Mary Jane Park / Photo by Rossie Newson
Opinion
By Mary Jane Park, Guest Contributor
Art is good for the soul. It fuels the imagination. And increasingly throughout the Tampa Bay area, art is helping to generate tourism, economic development, and job creation.
Cultural activities thrive here. In St. Petersburg, the Dali Museum, the Museum of Fine Arts, and the Chihuly Collection bring thousands of visitors to the area each year. Those guests fill hotel rooms and restaurants, pay Florida sales taxes, and sometimes find our city so desirable that they choose to move here. Numerous galleries and studios are destinations for residents and tourists alike.
A short distance west from St. Petersburg’s magnificent, bustling waterfront, the Warehouse Arts District is creating even more opportunity. We call our part of the Sunshine City the area “Where Art is Made.” Buildings that often were abandoned as nearby railway use declined are being transformed into working areas for artists of many disciplines. Businesses such as craft breweries and distilleries, architecture firms, and a monthly vintage market are thriving here. A once-underutilized commercial neighborhood is becoming a desirable destination for even more small-business development in the city’s core. Artists including glass maestro Duncan McClellan and master sculptor Mark Aeling employ other artists in their studios. The Morean Center for Clay in the Historic Train Station is one of the largest working ceramic entities in the Southeast.

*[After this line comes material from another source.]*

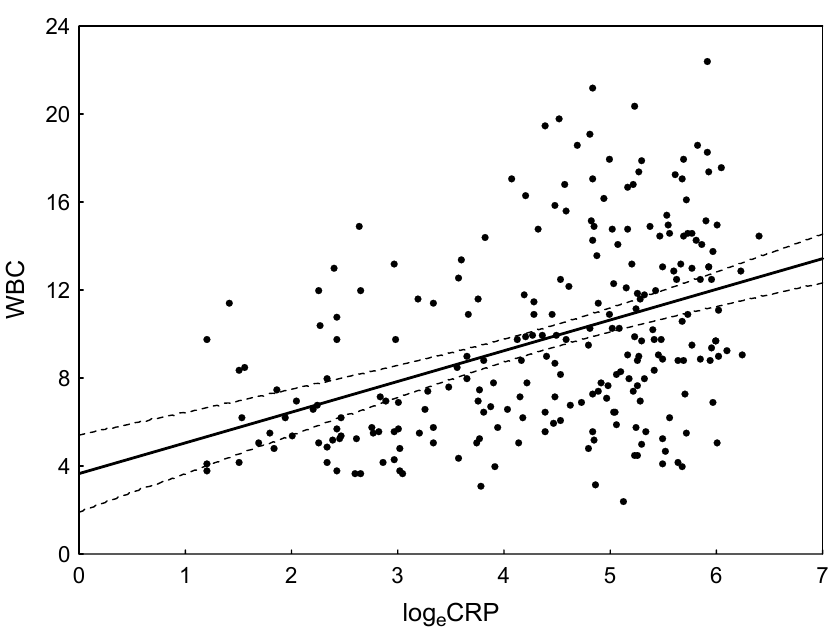
Fig. 1 Regression line for the relationship between WBC count and CRP plasma con- centration (log e -transformed) in AP patients (data from the 5-day observation period). The regression equation: WBC ( × 10 3 / μ l) = 3.66 + 1.40 × log e CRP (mg/l).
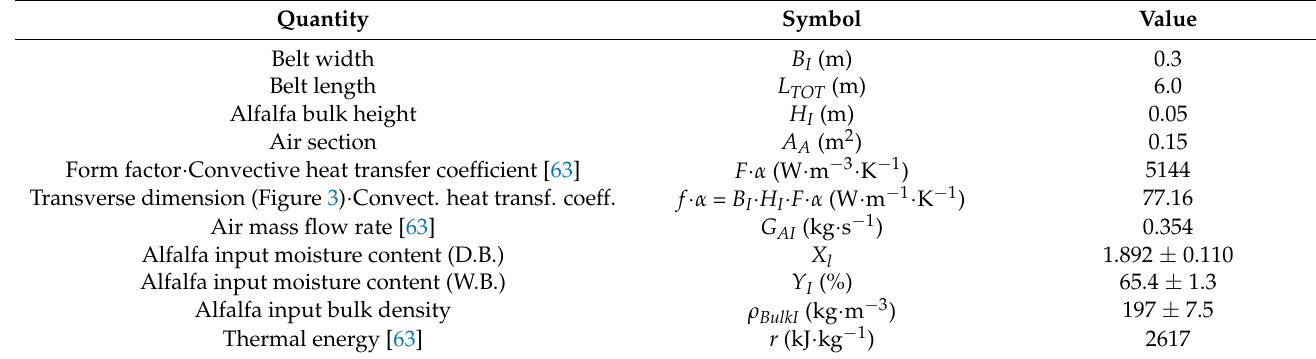
Figure 5. Pilot conveyor-belt dryer with tangential flow. Table 1. Geometrical and some operational data of the pilot dryer.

Organized in 2012, the Warehouse Arts District Association is constructing 28 new, affordable artist studios within the skin of an existing industrial building at the ArtsXchange, a nearly three-acre property the organization acquired in 2014. Through public and private contributions, and over several phases, the WADA’s goal is to create affordable space for a variety of artists who might otherwise be priced out of the rapidly developing creative corridor. Doing so ensures that artists can continue to work in the district and contribute to the city’s overall economy.
As we interviewed the artists who will be the first tenants at the ArtsXchange, we repeatedly heard how hungry they are for community. Without exception, they told us that they are drawn to an environment that invites interaction. The rental fees are substantially below market value, and the space includes areas that are conducive to community activities, conversations, performances, exhibitions, classes, and other gathering opportunities. It also allows us to expand our educational offerings to students of all ages.
Leaders in the Warehouse Arts District Association are working with our neighbors and public officials to establish landscaping, lighting, sidewalks, signage, and other improvements throughout the community. One of our short-term goals is to open portions of the Pinellas Trail to pedestrians and bicyclists during St. Petersburg’s monthly Second Saturday ArtWalk.
The project is transformational, converting blighted property into an inspirational art center and the Warehouse Arts District into a thriving and diverse economic, artistic, and entrepreneurial community.
True, art is good for the soul. And as creatives throughout Tampa Bay are rapidly demonstrating, it is good for business.